La disparition de Michel Tournier, cité fréquemment pour le Nobel et largement traduit, seul auteur à avoir obtenu le Goncourt à l’unanimité, a aussitôt suscité des hommages du monde politique et de la culture. François Hollande a loué un « immense talent », « entre réalisme et magie », Manuel Valls « un conteur hors pair ».
Bernard Pivot, président de l’Académie Goncourt, a tweeté : « Michel Tournier a rejoint ce soir les grands noms de l’histoire et des mythes dont il a été le génial romancier ».
Dès demain, je ne pourrai plus répondre Michel Tournier à la question: quel est le plus grand romancier français vivant ?

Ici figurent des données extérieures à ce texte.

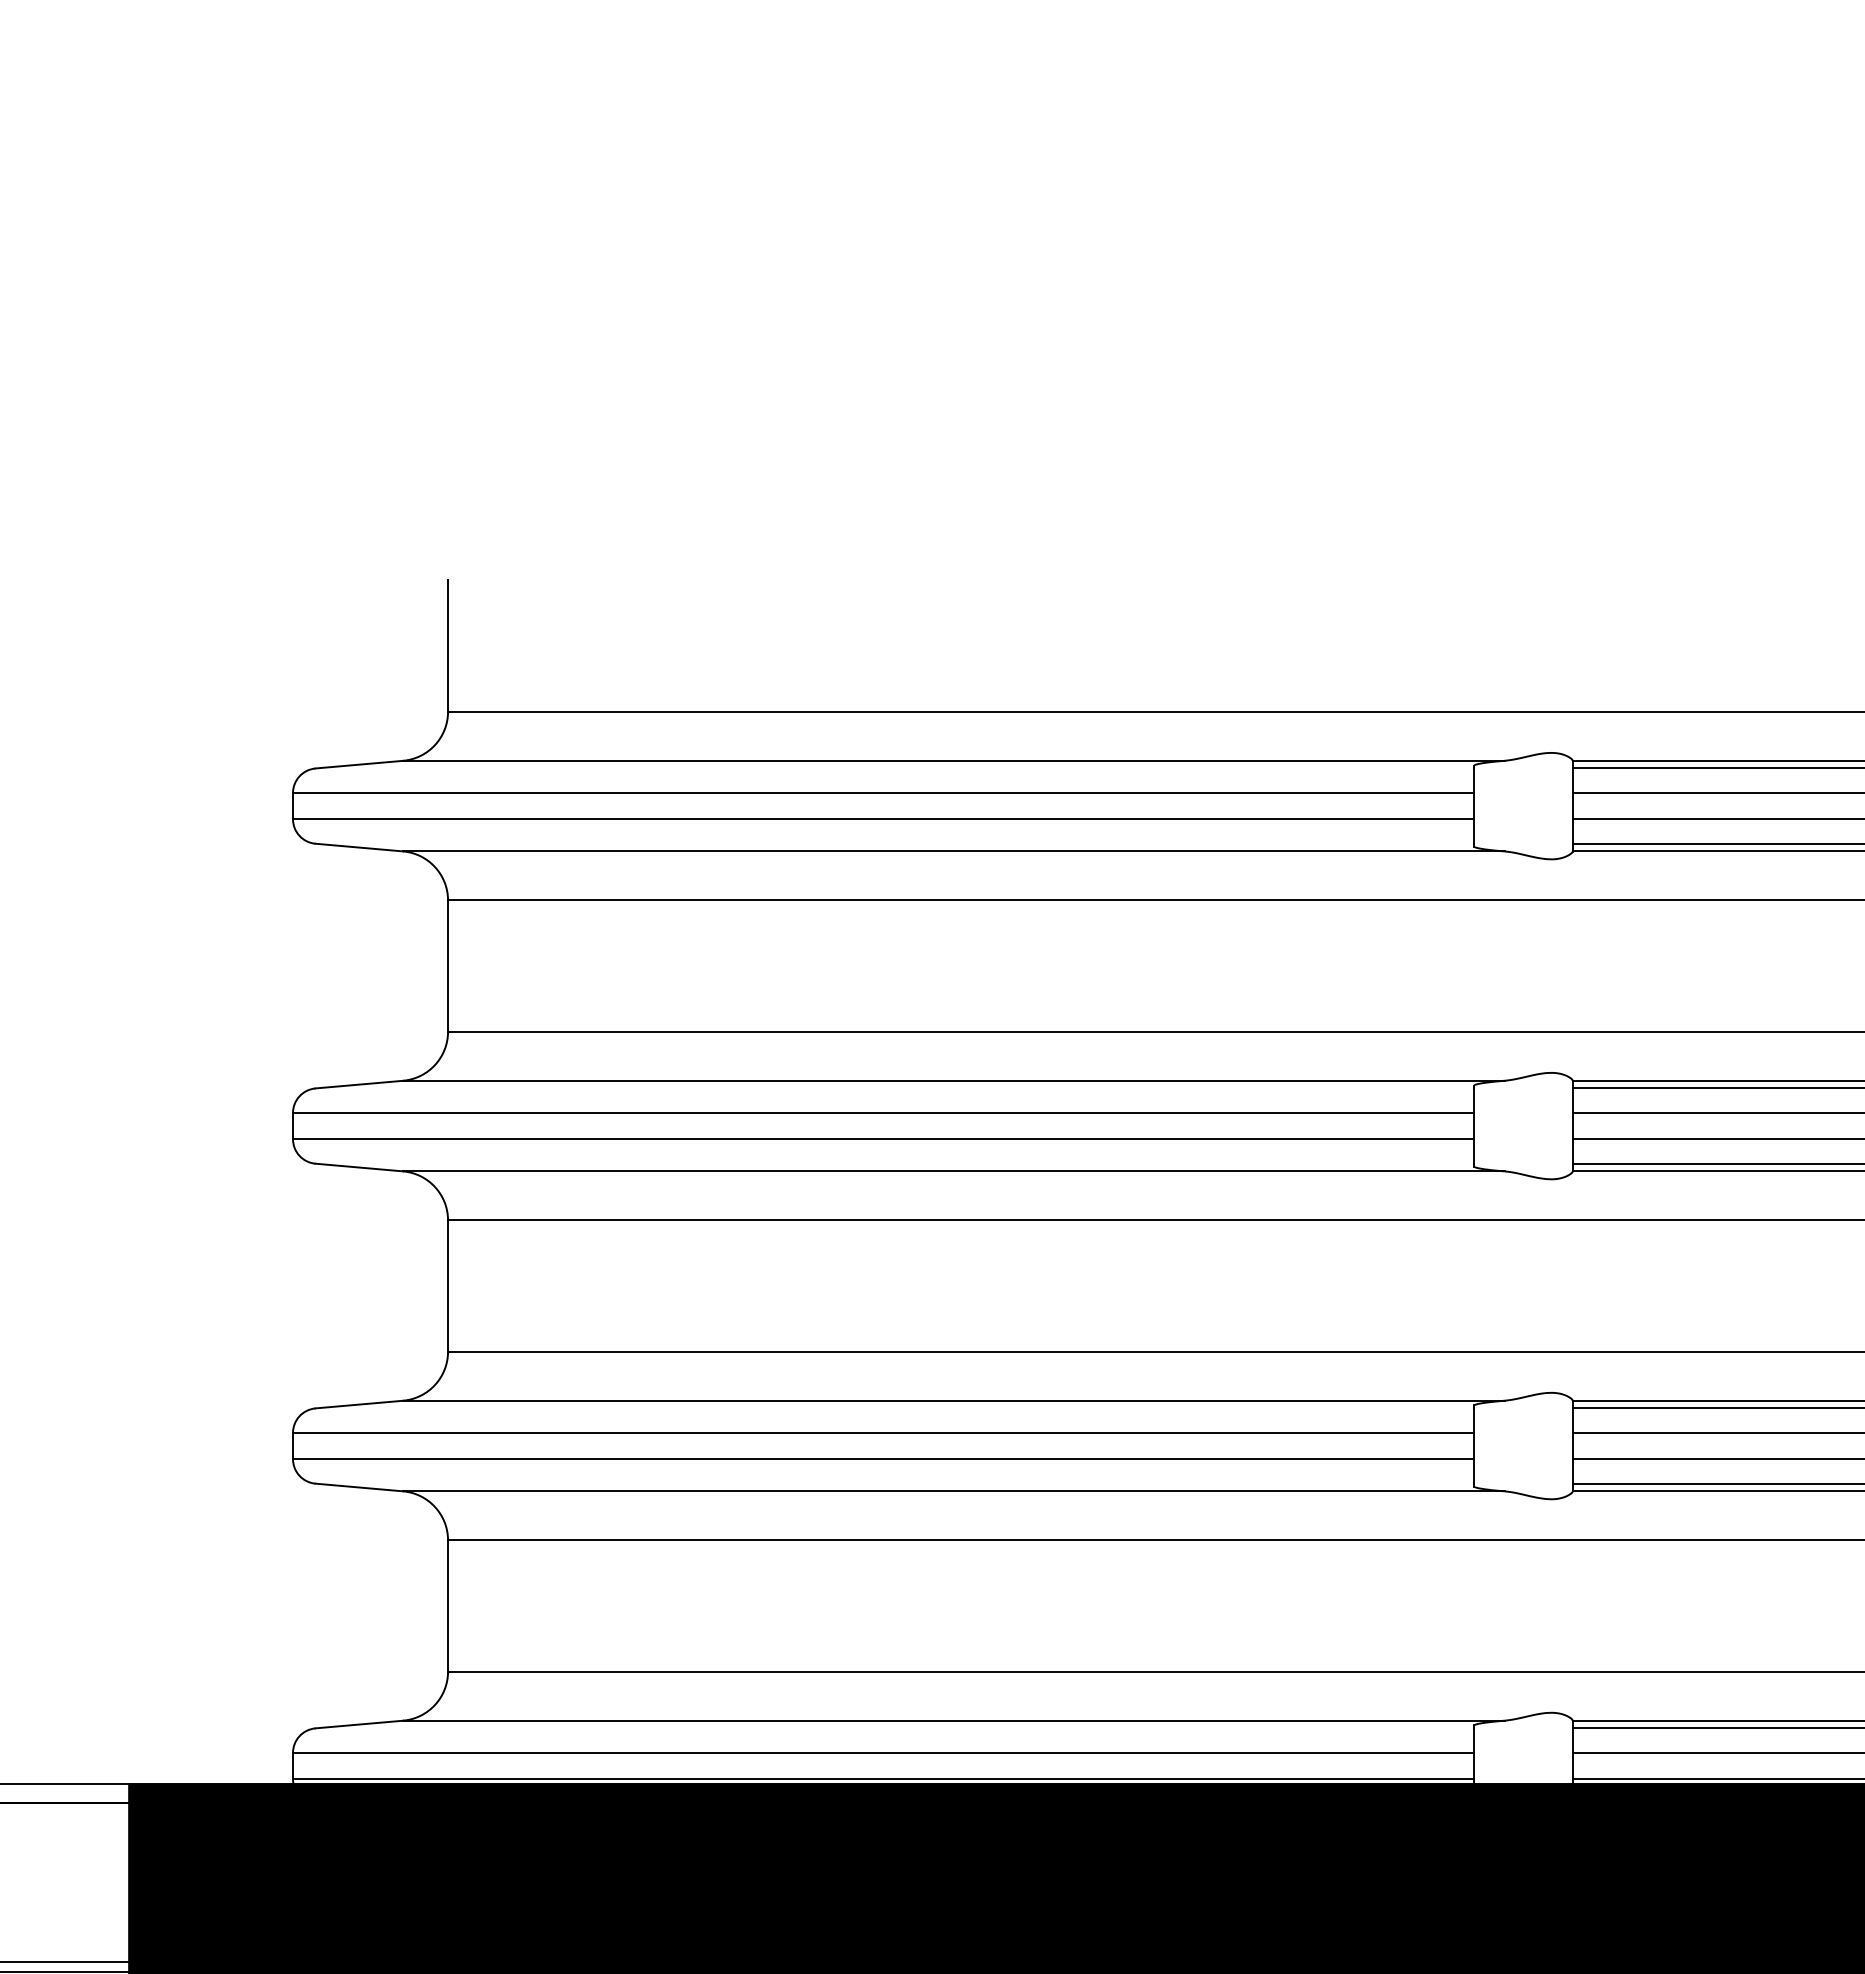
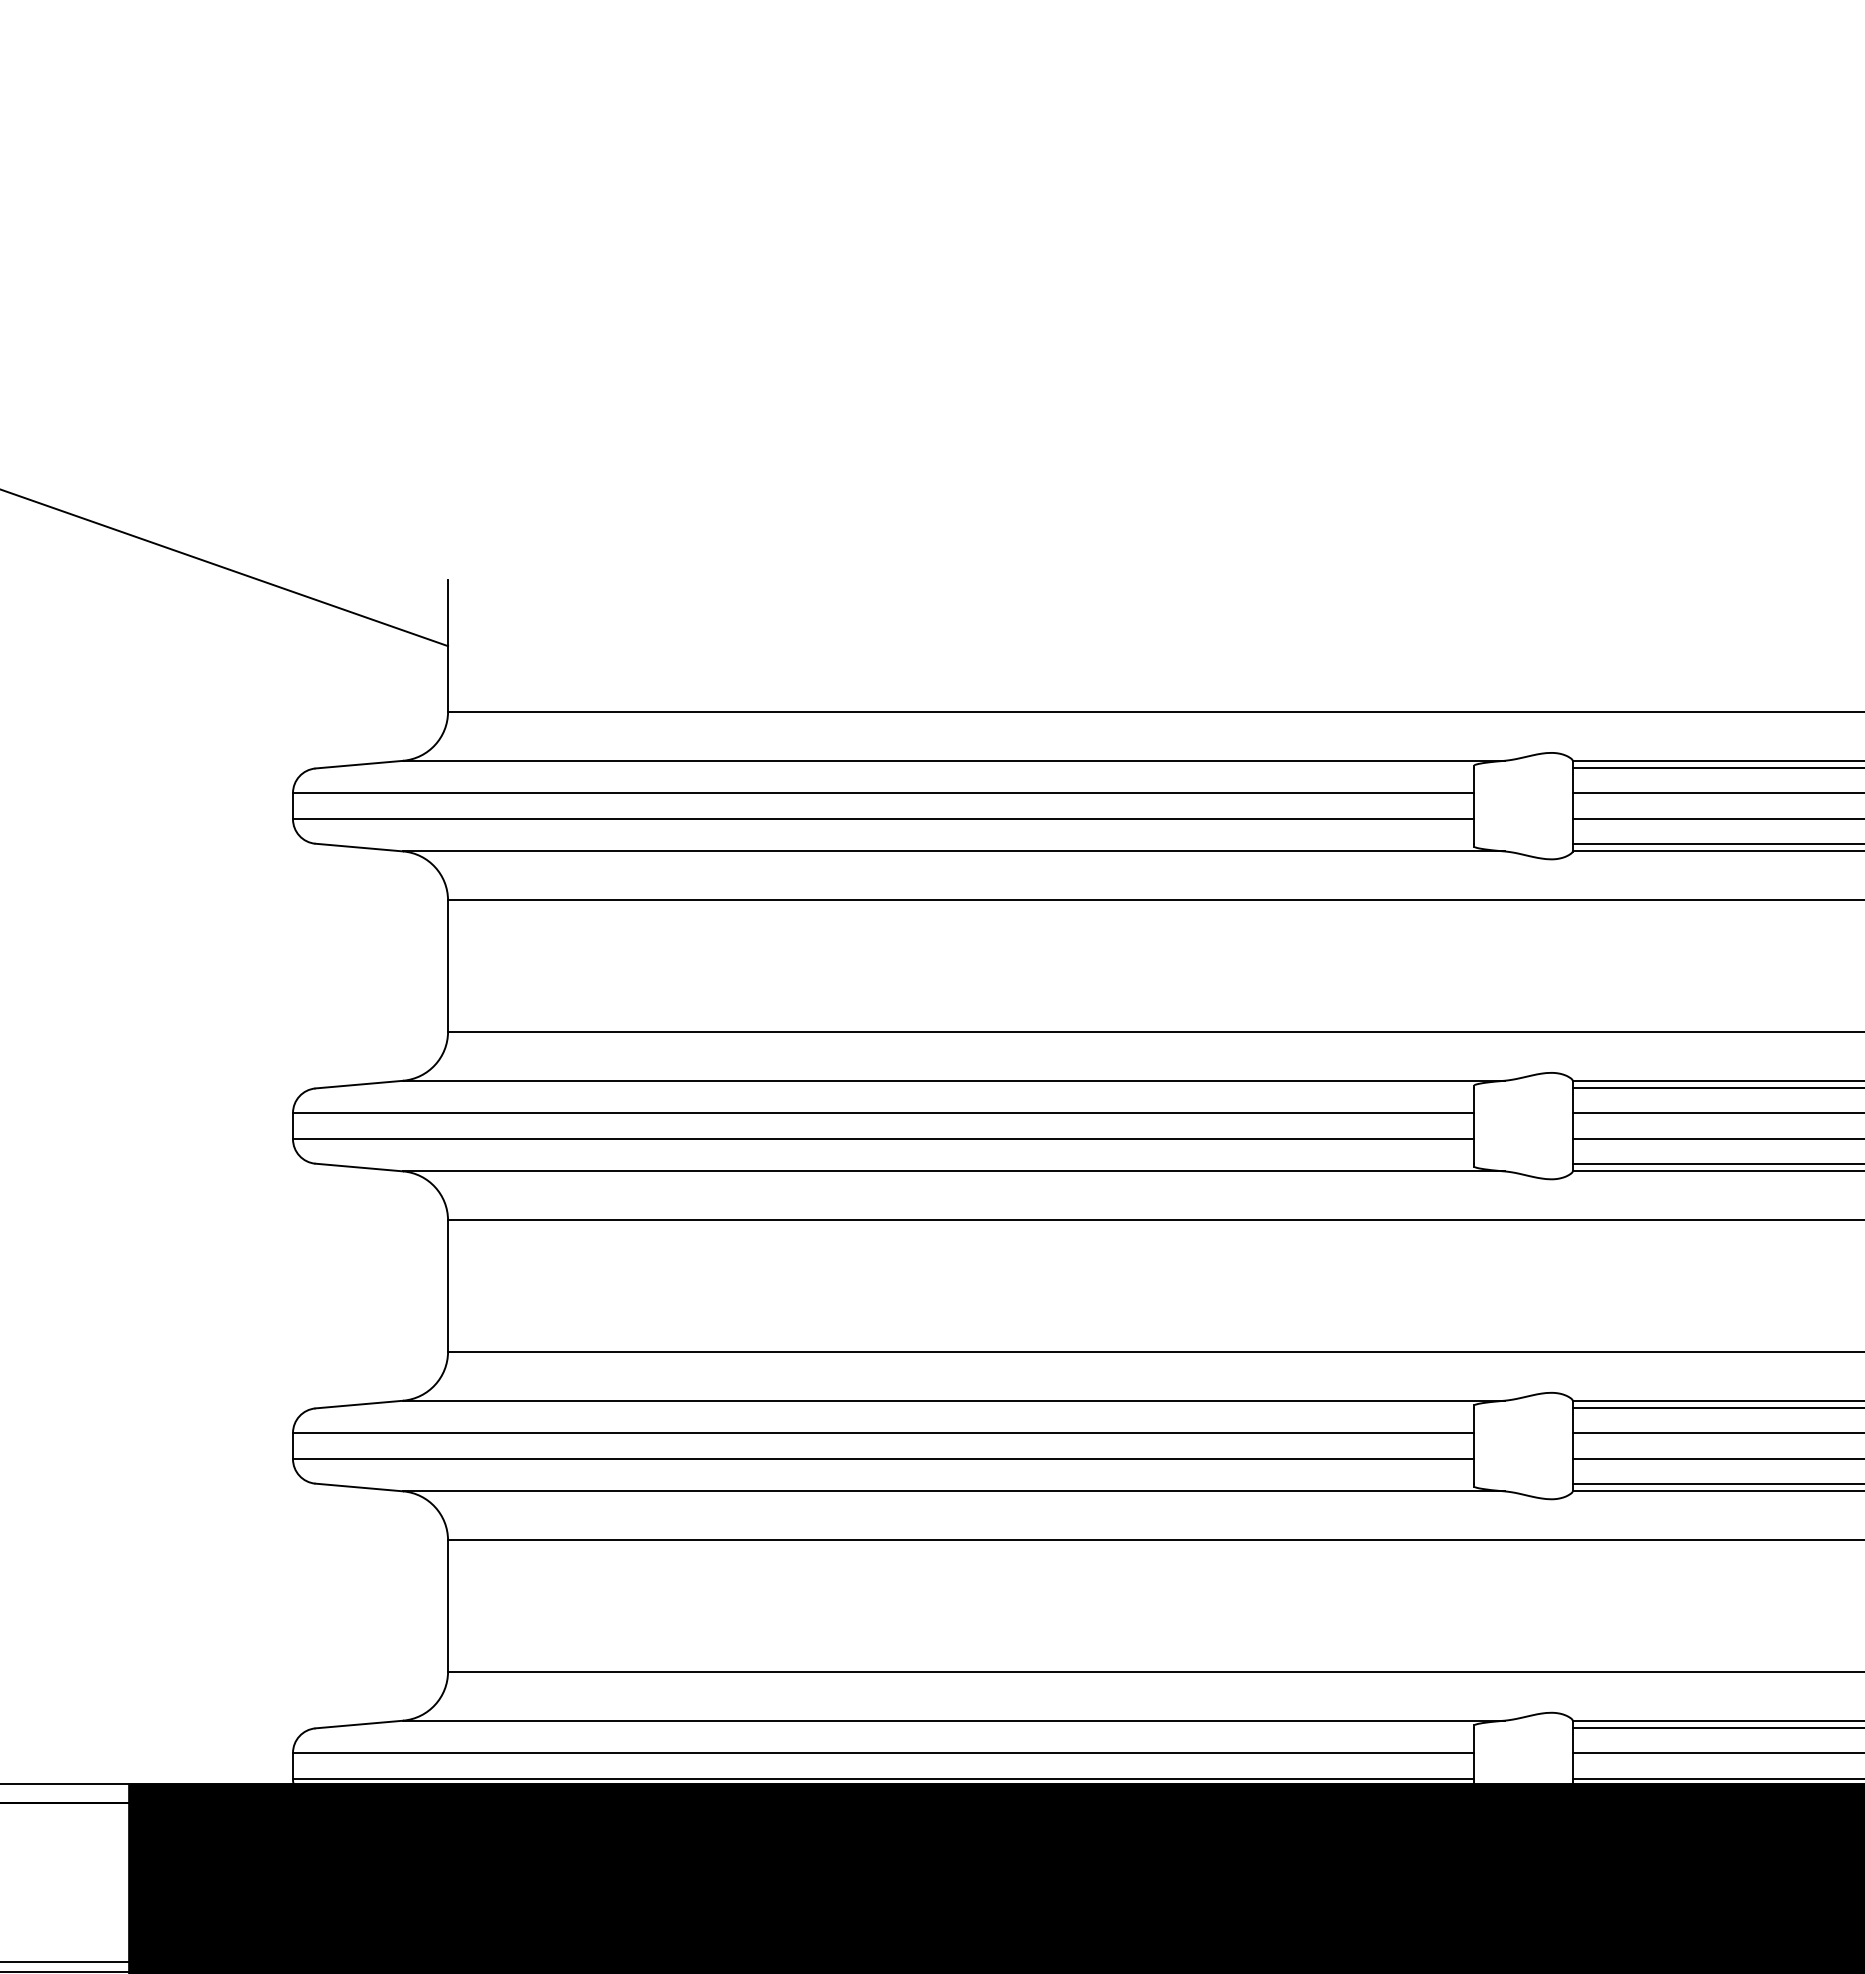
line at (225, 568): none -> present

— bernard pivot (@bernardpivot1) 18 Janvier 2016
La ministre de la Culture, Fleur Pellerin, a évoqué « un morceau d’éternité » :
« À nos coeurs rendus malades par le temps, l’oeuvre d’art apporte un peu d’éternité ». Merci Michel #Tournier pour ce morceau d’éternité #rip
— Fleur Pellerin (@fleurpellerin) 18 Janvier 2016
Michel Tournier, dont l’oeuvre s’inspire des mythes fondateurs qu’il avait renouvelés avec humour et acuité, était venu à la littérature à plus de 40 ans. « Ce que j’avais à dire était à la fois tellement secret et tellement essentiel que j’ai eu besoin d’une longue maturation pour publier quoi que ce soit », expliquait-il.

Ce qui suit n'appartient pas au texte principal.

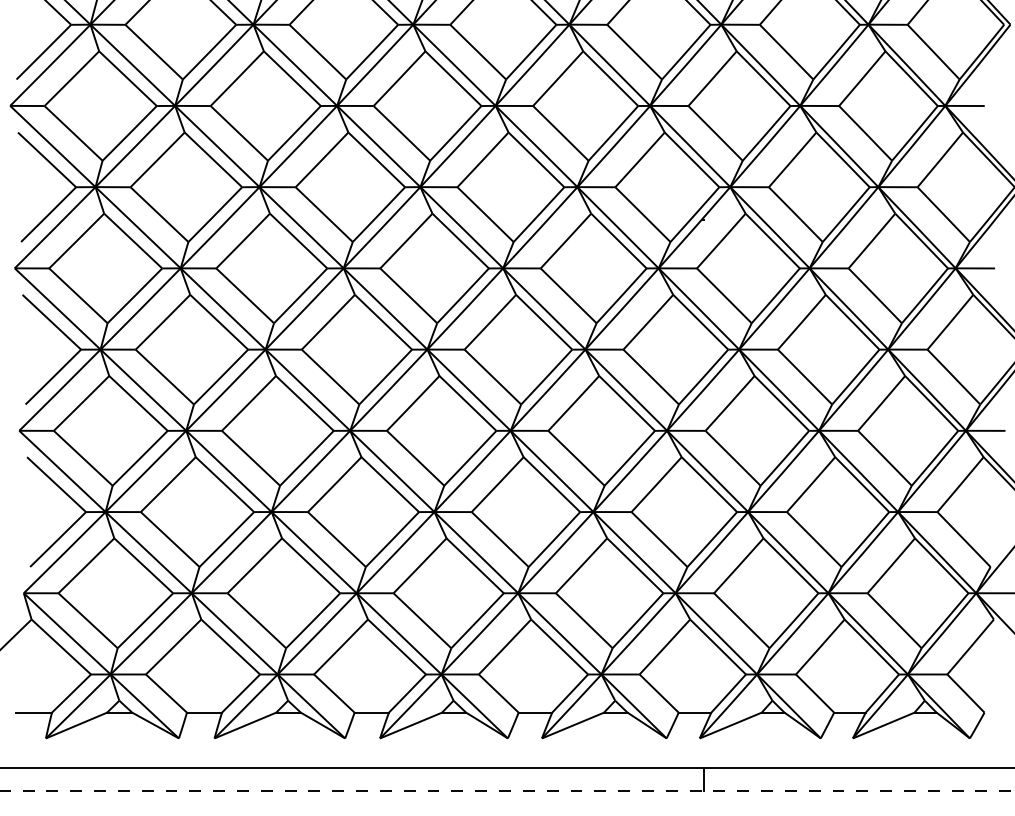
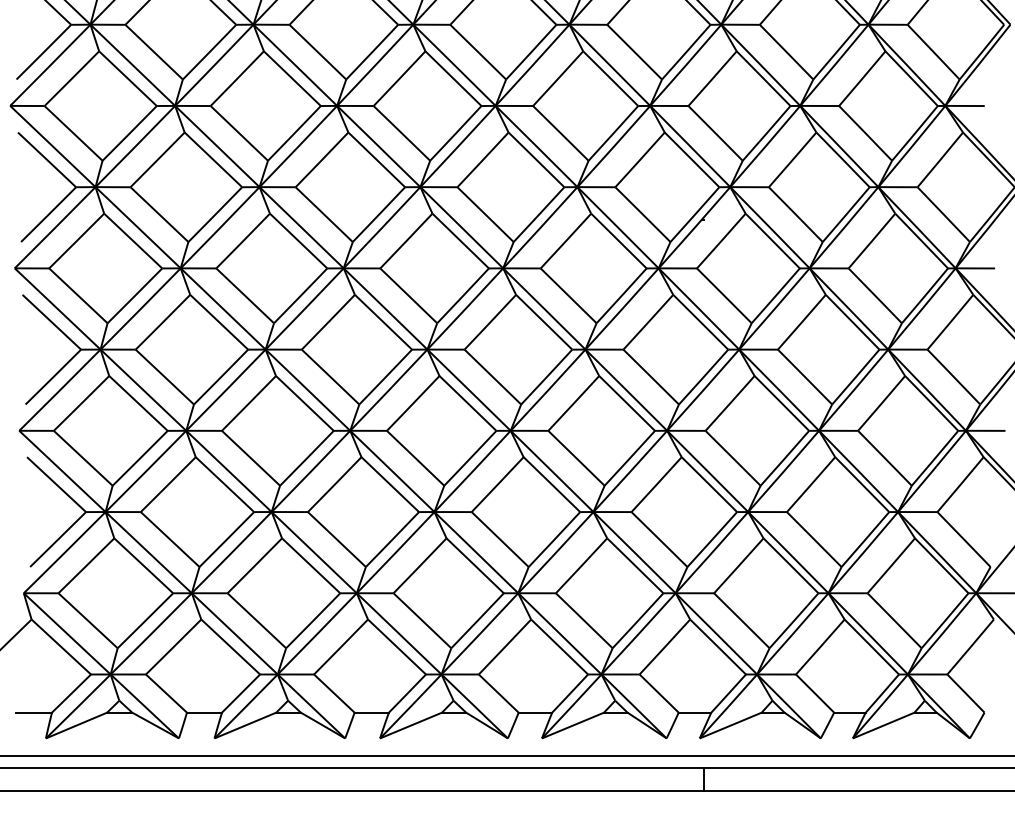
line at (506, 755): none -> present
line at (508, 791): dashed -> solid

En 1967, il obtient d’emblée le Grand Prix du roman de l’Académie Française avec « Vendredi ou les limbes du Pacifique ». Il confirme, trois ans plus tard, avec « Le Roi des Aulnes », porté à l’écran en 1996 par Volker Schloendorff, puis en 1975 avec « Les Météores ».
« Vendredi ou la vie sauvage »
Né le 19 décembre 1924 à Paris de parents germanistes, Michel Tournier était nourri de l’influence de l’Allemagne. Il avait étudié la philosophie à la Sorbonne et à l’université de Tübingen mais échoué à l’agrégation, ce dont il souffrira beaucoup. De 1950 à 1968, il a été traducteur, attaché de presse à Europe 1, éditeur chez Plon, présentateur d’une émission télé sur la photographie.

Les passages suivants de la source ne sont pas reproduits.